• [Activity] The whole listing below should be retyped exactly, without any images.
Start of Study material
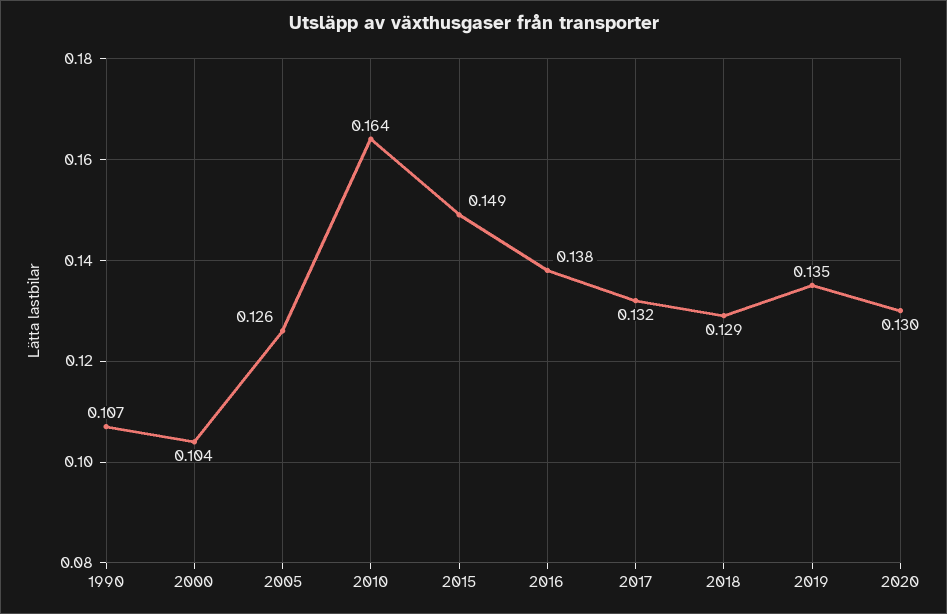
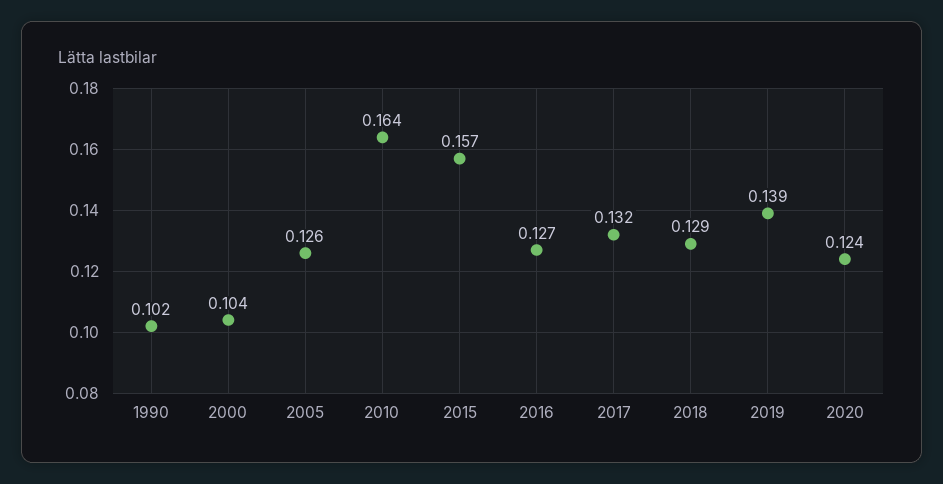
1990: 0.107 -> 0.102
2015: 0.149 -> 0.157
2016: 0.138 -> 0.127
2019: 0.135 -> 0.139
2020: 0.13 -> 0.124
End of Study material
• [Written solution]
1990: 0.107 -> 0.102
2015: 0.149 -> 0.157
2016: 0.138 -> 0.127
2019: 0.135 -> 0.139
2020: 0.13 -> 0.124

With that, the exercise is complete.